Yale’s graduate program is the only one in the Ivy League that uses the H/HP/P system. Graduate School Assembly chair Ian Simon GRD ’08 said many in the school think the system puts students at a disadvantage when applying for jobs and fellowships because it is unfamiliar and precludes the calculation of a grade point average. Students and faculty members also said the current grading scale exacerbates grade inflation because there are only three possible scores students can receive.

But others said improving the quality of faculty feedback is more important than changing the grading scale and that instead of cutting down on inflation, an A-F system would promote more cutthroat competition among students. Some said there has not been enough communication between the administration and the student body to consider the change seriously.

The Committee’s proposal was distributed to all faculty members prior to Monday’s meeting, and it was discussed by members of the student body on Nov. 29.

Simon said the GSA has not taken an official position because its membership is divided on the issue. Humanities students have tended to oppose the transition, he said, while science students have generally been more in favor of it.

Graduate Student and Employees Organization spokesman Evan Cobb GRD ’07 said GESO is against a shift to a new grading system. Since it will be the most “substantial academic policy change” put forth in years, it merits a much more extensive discussion, he said. He said GESO surveys this semester have shown that students are much more concerned with feedback from professors than the format of grades.

“No one expressed real concern about the grading system, but what they were concerned about was the quality of the feedback we get from the faculty,” Cobb said. “What’s hard to do right now is to take coursework and turn that into publishable material.”

English professor William Deresiewicz said while he does not think the change will make a significant difference for students, he favors the letter grade scale because the current system may cause grade inflation. Of the three possible grades, “Pass” is considered so bad that professors rarely use it, and many “High Passes” also reflect poorly on a student, he said. Although about 80 percent of the grades he gives are “Honors,” Deresiewicz said, in many cases an intermediate grade would be more appropriate and he does not think an equivalent number of students would earn straight A’s.
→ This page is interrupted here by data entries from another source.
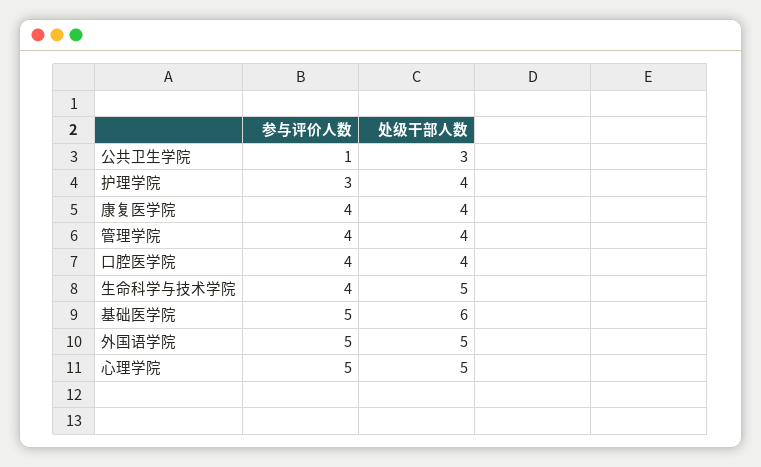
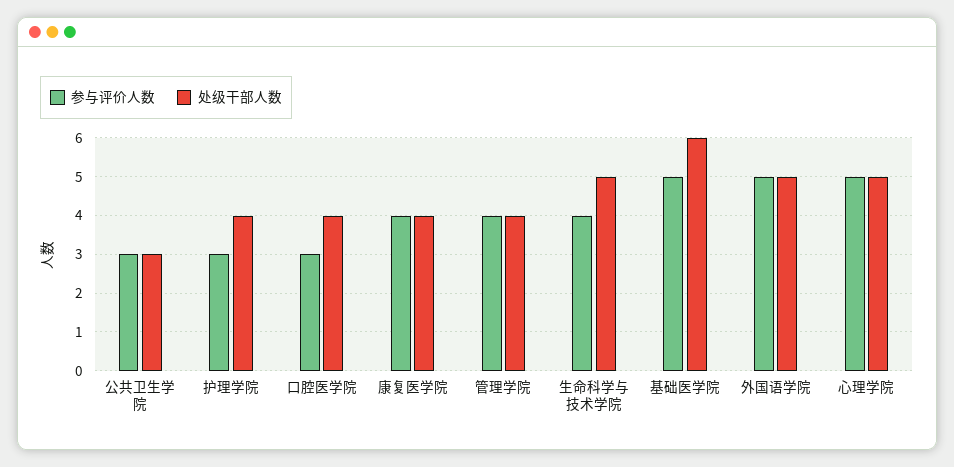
参与评价人数, 公共卫生学院: 1 -> 3
参与评价人数, 口腔医学院: 4 -> 3

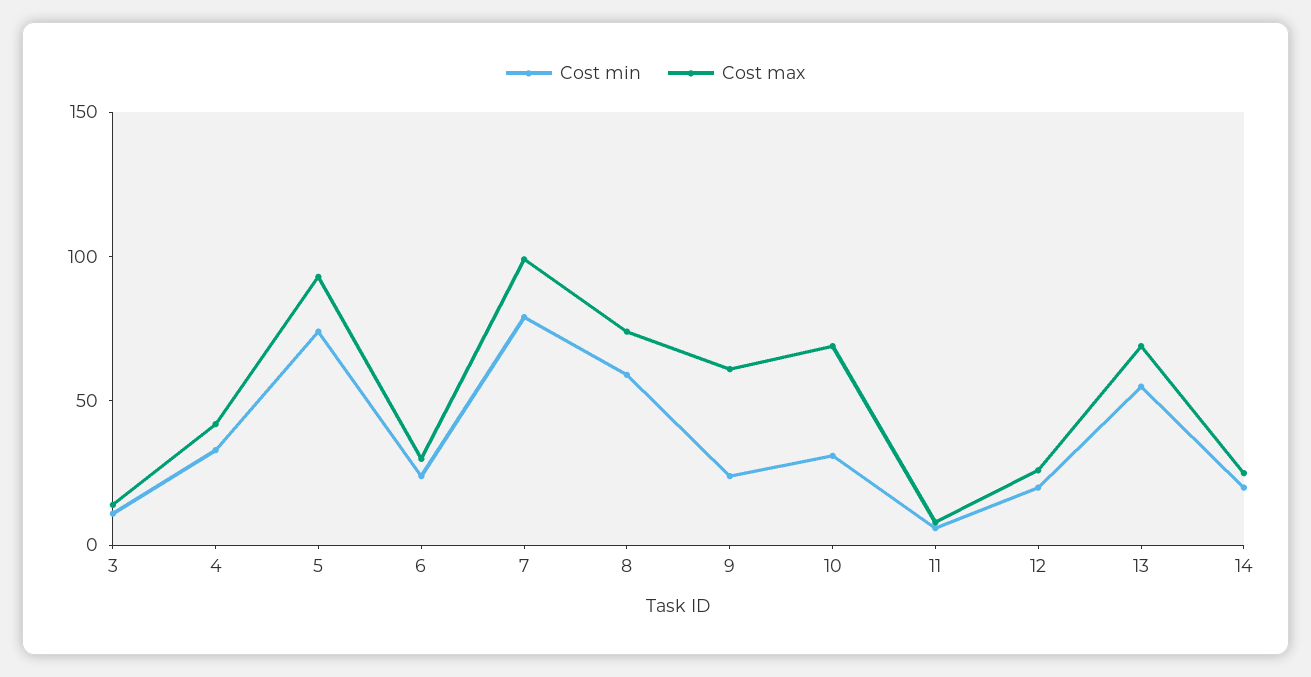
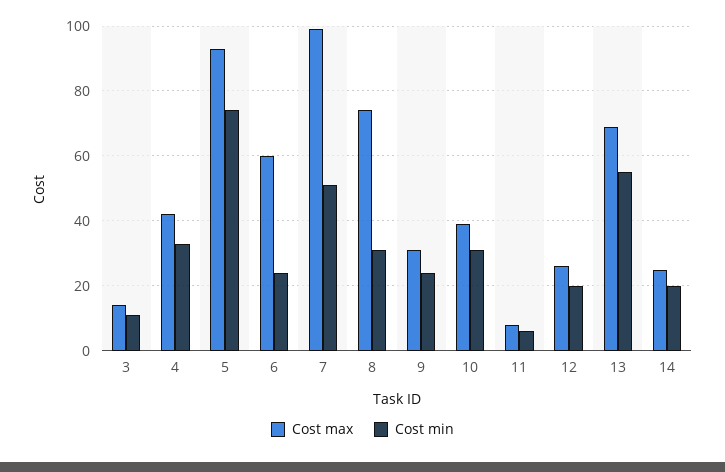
Cost max, 6: 30 -> 60
Cost min, 7: 80 -> 50
Cost min, 8: 60 -> 30
Cost max, 9: 60 -> 30
Cost max, 10: 70 -> 40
Pharmacology professor Elias Lolis said he thinks an A-F system would eliminate the ambiguity of the current scale.

“Many students think the grade of P is a decent grade because it is not F,” he said in an e-mail. “On the contrary, P is not an acceptable grade for a graduate student.”

But Kendall Heitzman GRD ’09 said he thinks the new scale would neither allow for more effective feedback nor combat inflation.

“One system is just as capricious as another,” he said in an e-mail. “What it will do is foster mindless competition for grades and make students from diverse situations — those who have been accepted for their promise rather than their background or those who are coming to do graduate work in a different field from their undergraduate major — feel less welcome at the Graduate School .”

Simon said he hopes his presentation to the faculty on Monday will be the first of many faculty-student discussions about the grading system. He said subsequent meetings will eventually result in a faculty vote next semester on whether to implement the A-F system.